Control Barrier Functions for Collision Avoidance Between Strongly Convex Regions

TL;DR

This paper introduces a novel approach using control barrier functions based on strongly convex sets for collision avoidance between robots and obstacles, enabling real-time safety guarantees for convex shapes.

Contribution

It develops a differentiable minimum distance framework for strongly convex sets, allowing efficient collision avoidance control with safety guarantees.

Findings

Real-time collision avoidance demonstrated on quadrotor simulations.

Efficient KKT solution updates via ODE for convex set distances.

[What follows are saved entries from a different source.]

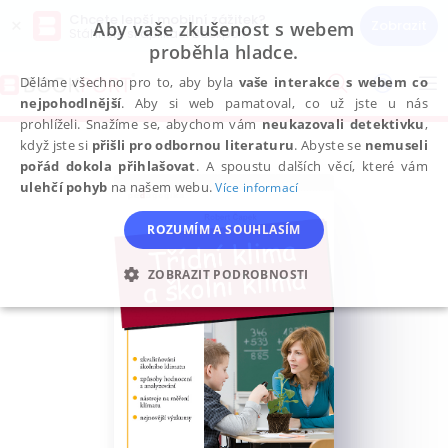
Chcete lepší mobilní zážitek?
×
Zobrazit
Aby vaše zkušenost s webem
Stáhněte si aplikaci Bookport
proběhla hladce.
Přeskočit
na
Děláme všechno pro to, aby byla
vaše interakce s webem co
To
obsah
nejpohodlnější
. Aby si web pamatoval, co už jste u nás
na
prohlíželi. Snažíme se, abychom vám
neukazovali detektivku
,
když jste si
přišli pro odbornou literaturu
. Abyste se
nemuseli
pořád dokola přihlašovat
. A spoustu dalších věcí, které vám
ulehčí pohyb
na našem webu.
Více informací
ROZUMÍM A SOUHLASÍM
ZOBRAZIT PODROBNOSTI
NEZBYTNÉ
ANALYTICKÉ
MARKETINGOVÉ
FUNKČNÍ
NEZAŘAZENÉ SOUBORY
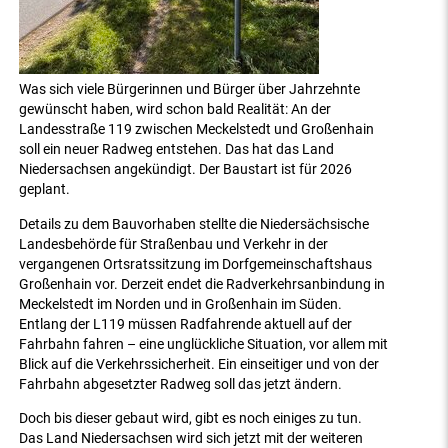
Was sich viele Bürgerinnen und Bürger über Jahrzehnte
gewünscht haben, wird schon bald Realität: An der
Landesstraße 119 zwischen Meckelstedt und Großenhain
soll ein neuer Radweg entstehen. Das hat das Land
Niedersachsen angekündigt. Der Baustart ist für 2026
geplant.
Details zu dem Bauvorhaben stellte die Niedersächsische
Landesbehörde für Straßenbau und Verkehr in der
vergangenen Ortsratssitzung im Dorfgemeinschaftshaus
Großenhain vor. Derzeit endet die Radverkehrsanbindung in
Meckelstedt im Norden und in Großenhain im Süden.
Entlang der L119 müssen Radfahrende aktuell auf der
Fahrbahn fahren – eine unglückliche Situation, vor allem mit
Blick auf die Verkehrssicherheit. Ein einseitiger und von der
Fahrbahn abgesetzter Radweg soll das jetzt ändern.
Doch bis dieser gebaut wird, gibt es noch einiges zu tun.
Das Land Niedersachsen wird sich jetzt mit der weiteren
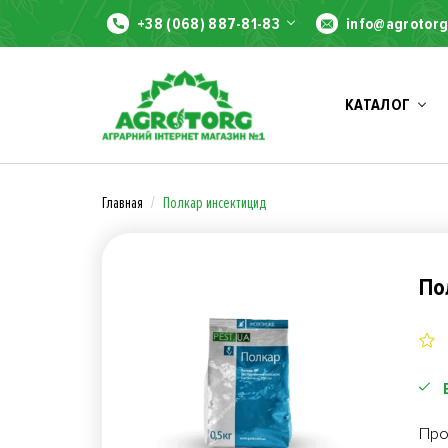
+38 (068) 887-81-83
info@agrotorg
КАТАЛОГ
Главная
Полкар инсектицид
По
Про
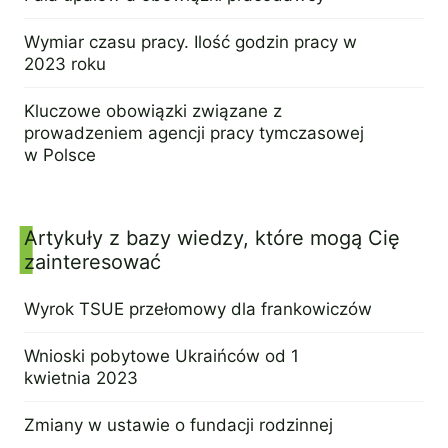
10 czerwca 2019
Wymiar czasu pracy. Ilość godzin pracy w
2023 roku
11 lipca 2023
Kluczowe obowiązki związane z
prowadzeniem agencji pracy tymczasowej
w Polsce
31 maja 2023
Artykuły z bazy wiedzy, które mogą Cię
zainteresować
Wyrok TSUE przełomowy dla frankowiczów
15 czerwca 2023
Wnioski pobytowe Ukraińców od 1
kwietnia 2023
31 marca 2023
Zmiany w ustawie o fundacji rodzinnej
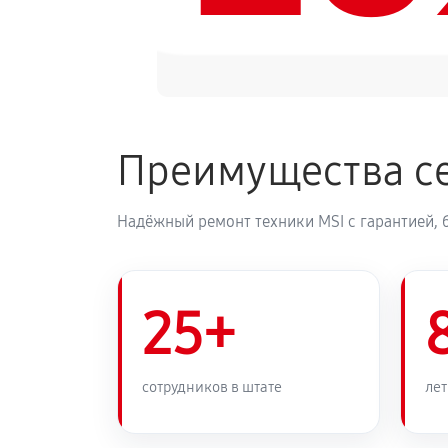
Преимущества се
Надёжный ремонт техники MSI с гарантией, 
25+
сотрудников в штате
лет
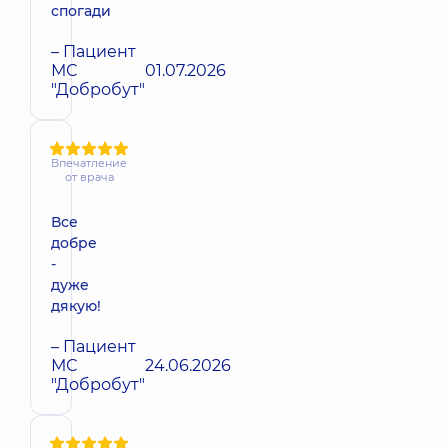
спогади
– Пациент
МС
01.07.2026
"Добробут"
Впечатление
от врача
Все
добре
-
дуже
дякую!
– Пациент
МС
24.06.2026
"Добробут"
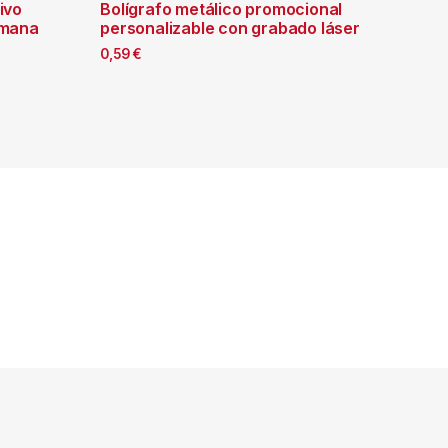
ivo
Bolígrafo metálico promocional
emana
personalizable con grabado láser
0,59
€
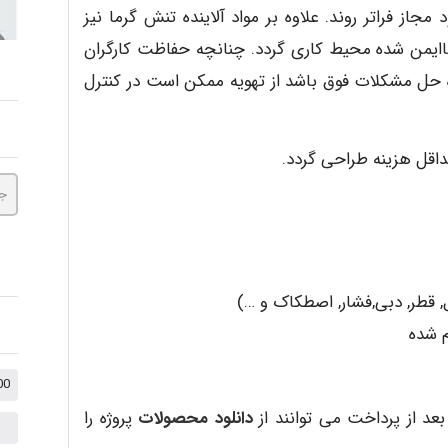
جاز فراتر روند. علاوه بر مواد آلاینده تنش گرما نیز
من شده محیط کاری گردد. چنانچه حفاظت کارگران
 حل مشکلات فوق باشد از تهویه ممکن است در کنترل
داقل هزینه طراحی گردد.
قطر, دبی,فشار, اصطکاک و …)
م شده
1000 نکته کنکوری +
بعد از پرداخت می توانند از
دانلود محصولات
پروژه را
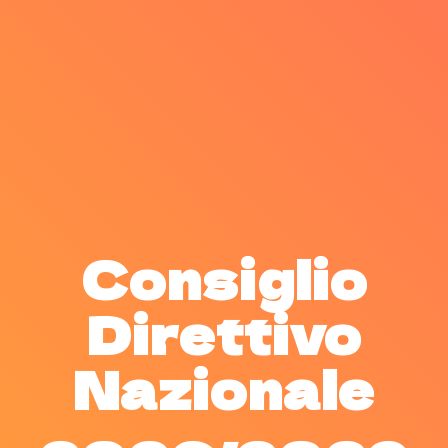
Consiglio
Direttivo
Nazionale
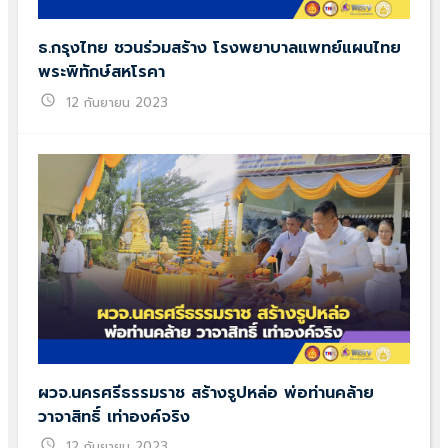
ธ.กรุงไทย ชวนร่วมสร้าง โรงพยาบาลแพทย์แผนไทย
พระพิทักษ์สหโรคา
schedule
12 กันยายน 2023
ผวจ.นครศรีธรรมราช สร้างรูปหล่อ พ่อท่านคล้าย
วาจาสิทธิ์ เท่าองค์จริง
schedule
12 กันยายน 2023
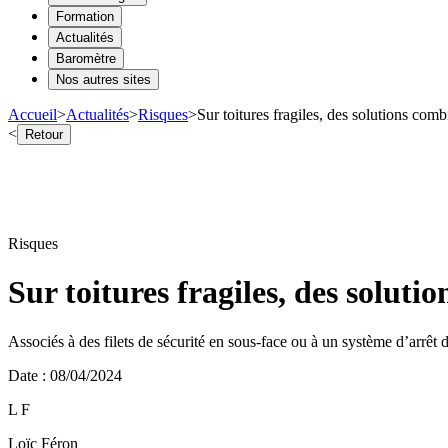
Formation
Actualités
Baromètre
Nos autres sites
Accueil
>
Actualités
>
Risques
>
Sur toitures fragiles, des solutions comb
<
Retour
Risques
Sur toitures fragiles, des soluti
Associés à des filets de sécurité en sous-face ou à un système d’arrêt d
Date
:
08/04/2024
L F
Loïc Féron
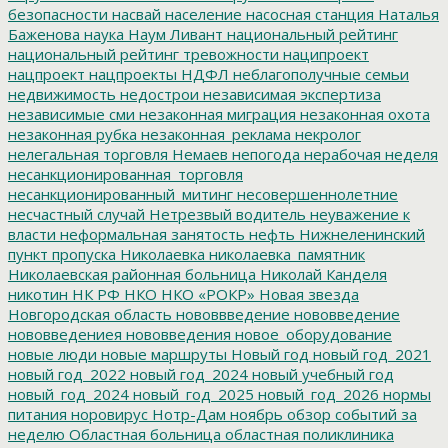
безопасности
насвай
население
насосная станция
Наталья
Баженова
наука
Наум Ливант
национальный рейтинг
национальный рейтинг тревожности
наципроект
нацпроект
нацпроекты
НДФЛ
неблагополучные семьи
недвижимость
недострои
независимая экспертиза
независимые сми
незаконная миграция
незаконная охота
незаконная рубка
незаконная_реклама
некролог
нелегальная торговля
Немаев
непогода
нерабочая неделя
несанкционированная_торговля
несанкционированный_митинг
несовершеннолетние
несчастный случай
Нетрезвый водитель
неуважение к
власти
неформальная занятость
нефть
Нижнеленинский
пункт пропуска
Николаевка
николаевка_памятник
Николаевская районная больница
Николай Канделя
никотин
НК РФ
НКО
НКО «РОКР»
Новая звезда
Новгородская область
нововвведение
нововведение
нововведениея
нововведения
новое_оборудование
новые люди
новые маршруты
Новый год
новый год_2021
новый год_2022
новый год_2024
новый учебный год
новый_год_2024
новый_год_2025
новый_год_2026
нормы
питания
норовирус
Нотр-Дам
ноябрь
обзор событий за
неделю
Областная больница
областная поликлиника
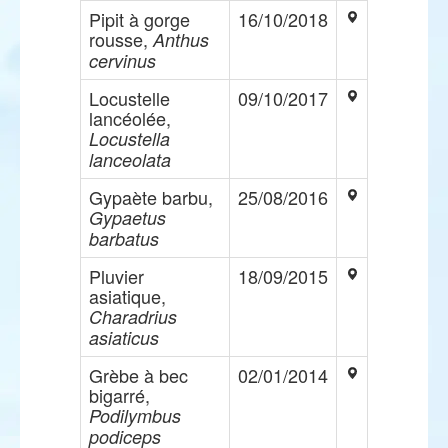
Pipit à gorge
16/10/2018
rousse,
Anthus
cervinus
Locustelle
09/10/2017
lancéolée,
Locustella
lanceolata
Gypaète barbu,
25/08/2016
Gypaetus
barbatus
Pluvier
18/09/2015
asiatique,
Charadrius
asiaticus
Grèbe à bec
02/01/2014
bigarré,
Podilymbus
podiceps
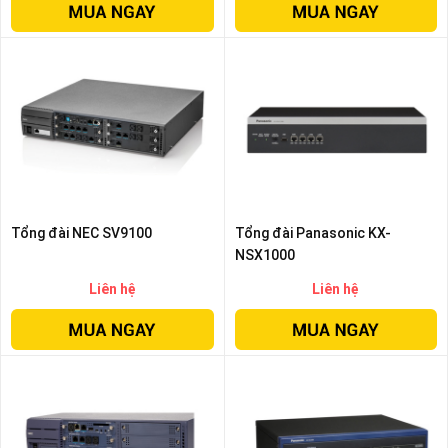
Tổng đài NEC SV9100
Tổng đài Panasonic KX-
NSX1000
Liên hệ
Liên hệ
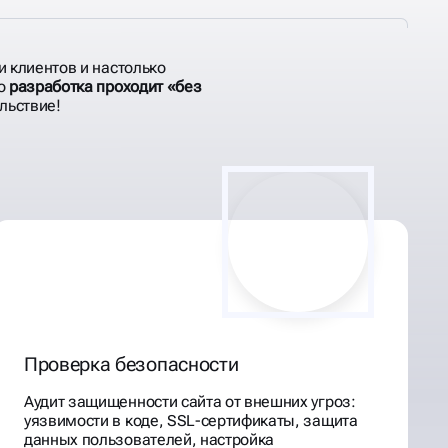
и клиентов и настолько
то
разработка проходит «без
льствие!
Проверка безопасности
Аудит защищенности сайта от внешних угроз:
уязвимости в коде, SSL-сертификаты, защита
данных пользователей, настройка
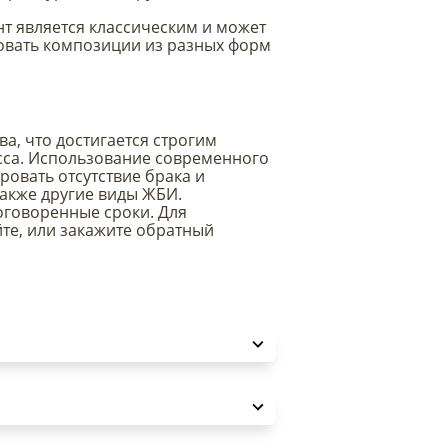
т является классическим и может
зовать композиции из разных форм
а, что достигается строгим
сса. Использование современного
овать отсутствие брака и
также другие виды ЖБИ.
оговоренные сроки. Для
йте, или закажите обратный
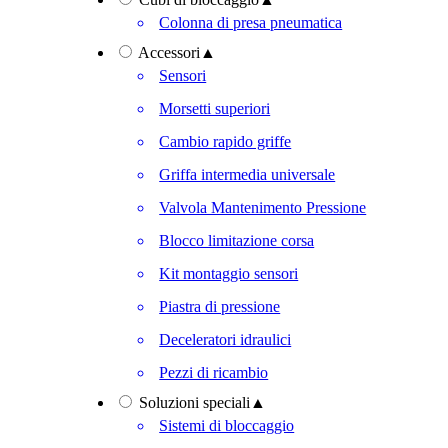
Colonna di presa pneumatica
Accessori
▲
Sensori
Morsetti superiori
Cambio rapido griffe
Griffa intermedia universale
Valvola Mantenimento Pressione
Blocco limitazione corsa
Kit montaggio sensori
Piastra di pressione
Deceleratori idraulici
Pezzi di ricambio
Soluzioni speciali
▲
Sistemi di bloccaggio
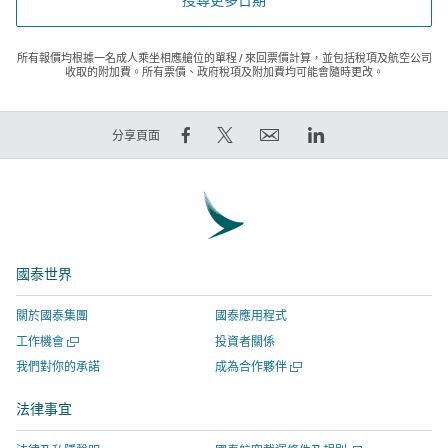
所有報價均根據一名成人乘坐相應艙位的單程 / 來回票價計算，並包括稅項及航空公司
收取的附加費。所有票價、政府稅項及附加費均可能會隨時更改。
在
在
電
LinkedIn
分享頁面
Facebook
Twitter
郵
領
上
發
連
英
分
出
結
連
享
推
將
結
–
文
於
將
國泰世界
連
–
新
於
結
連
視
新
關於國泰集團
國泰應用程式
將
結
窗
視
開
工作機會
投資者關係
於
將
開
窗
啟
開
我們對你的承諾
成為合作夥伴
新
於
啟，
開
新
啟
視
新
有
啟，
視
新
法律事宜
窗
窗
視
關
有
視
窗
開
窗
網
關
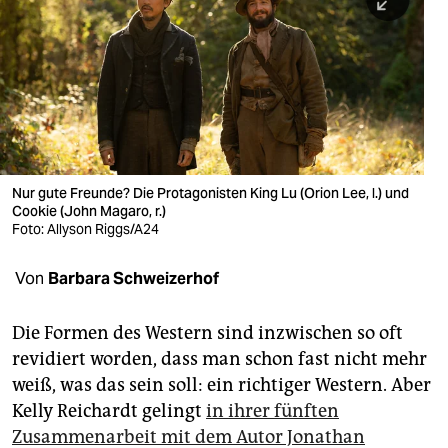
berlin
nord
wahrheit
verlag
verlag
Nur gute Freunde? Die Protagonisten King Lu (Orion Lee, l.) und
Cookie (John Magaro, r.)
veranstaltungen
Foto: Allyson Riggs/A24
shop
Von
Barbara Schweizerhof
fragen & hilfe
unterstützen
Die Formen des Western sind inzwischen so oft
revidiert worden, dass man schon fast nicht mehr
abo
weiß, was das sein soll: ein richtiger Western. Aber
Kelly Reichardt gelingt
in ihrer fünften
genossenschaft
Zusammenarbeit mit dem Autor Jonathan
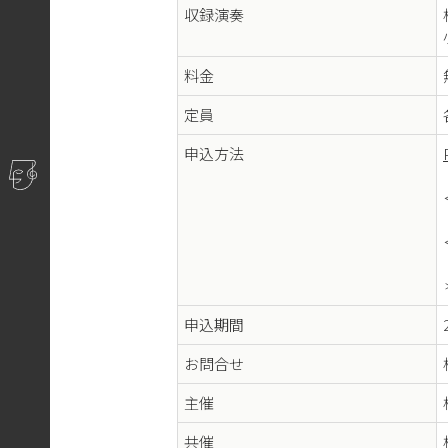
収録演奏
料金
定員
申込方法
申込期間
お問合せ
主催
共催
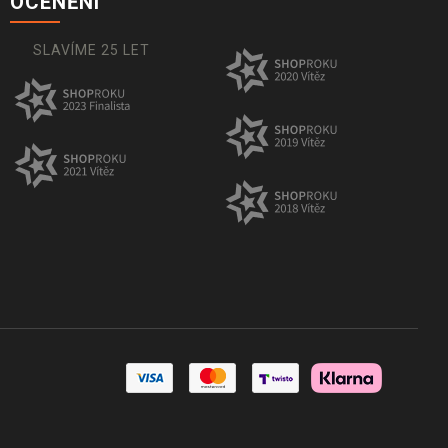
OCENĚNÍ
SLAVÍME 25 LET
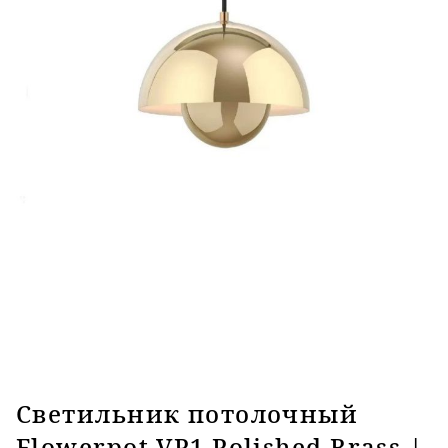
Светильник потолочный
Flowerpot VP1 Polished Brass |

QPs with CBF constraints ensure safety without overapproximation.

Abstract

In this paper, we focus on non-conservative collision avoidance between robots and obstacles with control affine dynamics and convex shapes. System safety is defined using the minimum distance between the safe regions associated with robots and obstacles. However, collision avoidance using the minimum distance as a control barrier function (CBF) can pose challenges because the minimum distance is implicitly defined by an optimization problem and thus nonsmooth in general. We identify a class of state-dependent convex sets, defined as strongly convex maps, for which the minimum distance is continuously differentiable, and the distance derivative can be computed using KKT solutions of the minimum distance problem. In particular, our formulation allows for ellipsoid-polytope collision avoidance and convex set algebraic operations on strongly convex maps. We show that the KKT solutions for strongly convex maps can be rapidly and accurately updated along state trajectories using a KKT solution ODE. Lastly, we propose a QP incorporating the CBF constraints and prove strong safety under minimal assumptions on the QP structure. We validate our approach in simulation on a quadrotor system navigating through an obstacle-filled corridor and demonstrate that CBF constraints can be enforced in real time for state-dependent convex sets without overapproximations.